As I was heading home this evening, I noticed that the sky was getting some nice colour. I pulled into Nose Hill Park just off 64th, set up my tripod and camera (yes, I did just happen to have it with me).

Sunsets are notoriously hard to meter, but we do get a little leeway using digital. The original, manual, way was to bracket your shot, so that you were sure that you would get at least one that was the correct exposure. Now that same old trick is the cornerstone for the new digital hotness.

High Dynamic Range is a trick that was developed to help deal with the fact that digital cameras can't encapsulate as much of a dynamic range than film. The result is much more detail in your blacks and whites, and some amazing colours.

First you need to get some bracketed shots. Most cameras do this automagically, but if you can't figure it out, you just need to use the manual mode to create a set of shots where one is overexposed, one what you believe to be right, and one overexposed. Be sure to use a tripod, or it's all for naught.

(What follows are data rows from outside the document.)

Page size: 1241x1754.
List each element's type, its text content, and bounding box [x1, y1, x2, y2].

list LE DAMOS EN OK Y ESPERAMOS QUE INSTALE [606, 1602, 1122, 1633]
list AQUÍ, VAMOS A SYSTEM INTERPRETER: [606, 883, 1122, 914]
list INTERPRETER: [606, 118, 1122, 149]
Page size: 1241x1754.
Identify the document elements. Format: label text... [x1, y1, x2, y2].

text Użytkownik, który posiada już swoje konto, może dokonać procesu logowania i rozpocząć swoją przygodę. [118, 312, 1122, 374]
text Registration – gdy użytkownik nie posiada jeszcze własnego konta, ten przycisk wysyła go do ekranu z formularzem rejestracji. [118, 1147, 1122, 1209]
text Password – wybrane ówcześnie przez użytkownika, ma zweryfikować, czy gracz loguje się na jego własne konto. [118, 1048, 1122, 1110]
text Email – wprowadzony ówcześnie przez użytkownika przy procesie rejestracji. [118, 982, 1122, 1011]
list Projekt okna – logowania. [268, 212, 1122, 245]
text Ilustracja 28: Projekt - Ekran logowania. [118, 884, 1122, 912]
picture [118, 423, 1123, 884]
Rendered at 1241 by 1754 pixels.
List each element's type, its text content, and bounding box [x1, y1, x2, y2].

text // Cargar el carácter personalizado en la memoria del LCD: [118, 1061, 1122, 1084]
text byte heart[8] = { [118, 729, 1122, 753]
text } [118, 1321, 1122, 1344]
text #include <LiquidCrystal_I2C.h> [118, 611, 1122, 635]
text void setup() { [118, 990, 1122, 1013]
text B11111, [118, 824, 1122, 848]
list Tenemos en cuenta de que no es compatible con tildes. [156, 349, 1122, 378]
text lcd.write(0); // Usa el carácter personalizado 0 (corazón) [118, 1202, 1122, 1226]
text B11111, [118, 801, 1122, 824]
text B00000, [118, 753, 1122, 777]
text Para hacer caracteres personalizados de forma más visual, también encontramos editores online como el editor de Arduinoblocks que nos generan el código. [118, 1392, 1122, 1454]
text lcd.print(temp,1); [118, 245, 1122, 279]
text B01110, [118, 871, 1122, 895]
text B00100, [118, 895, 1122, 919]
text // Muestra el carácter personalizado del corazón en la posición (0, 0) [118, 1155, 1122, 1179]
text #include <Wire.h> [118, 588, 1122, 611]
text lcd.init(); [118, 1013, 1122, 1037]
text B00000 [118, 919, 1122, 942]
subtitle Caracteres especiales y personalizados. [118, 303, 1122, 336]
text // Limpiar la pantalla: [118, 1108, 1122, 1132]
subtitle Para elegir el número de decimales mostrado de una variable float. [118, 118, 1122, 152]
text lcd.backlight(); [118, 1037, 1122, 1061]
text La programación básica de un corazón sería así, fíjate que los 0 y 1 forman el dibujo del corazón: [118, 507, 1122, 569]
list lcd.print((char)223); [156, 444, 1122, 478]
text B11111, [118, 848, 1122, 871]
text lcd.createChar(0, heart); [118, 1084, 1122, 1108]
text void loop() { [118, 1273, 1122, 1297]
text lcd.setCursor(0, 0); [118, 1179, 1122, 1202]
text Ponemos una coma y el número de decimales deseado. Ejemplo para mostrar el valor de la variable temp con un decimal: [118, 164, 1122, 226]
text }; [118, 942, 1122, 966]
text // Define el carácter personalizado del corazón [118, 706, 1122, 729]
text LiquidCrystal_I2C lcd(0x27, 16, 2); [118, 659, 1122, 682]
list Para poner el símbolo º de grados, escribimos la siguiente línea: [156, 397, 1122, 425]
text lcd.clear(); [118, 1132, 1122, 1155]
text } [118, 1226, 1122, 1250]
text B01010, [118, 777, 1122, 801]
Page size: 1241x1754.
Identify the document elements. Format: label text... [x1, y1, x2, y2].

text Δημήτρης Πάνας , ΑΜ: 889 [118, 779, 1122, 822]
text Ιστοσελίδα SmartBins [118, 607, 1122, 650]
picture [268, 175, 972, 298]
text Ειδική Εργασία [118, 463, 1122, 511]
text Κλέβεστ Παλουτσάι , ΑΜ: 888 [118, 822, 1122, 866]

Next, you need to load up Photoshop. Select Tools->Automate->Merge to HDR... Browse for your photos and be sure to check off the automatic align source images. Here you can set the colourdepth per channel. I usually run with 16, because my poor PC hates 32, and 8 bit doesn't really gain you much. Now move the slider until you have a good contrast within your shot, then continue. Next you will get to set your exposure and gamma. I usually play them against each other to get the details where I want them in the photo. If you turn your exposure up, you can pull your gamma down in order to maintain the overall greyness of your photo. Vice versa if you want to bring up the details in your blacks and not blow out the whole picture.

You will now have a beautiful image to continue with your normal Photoshopping.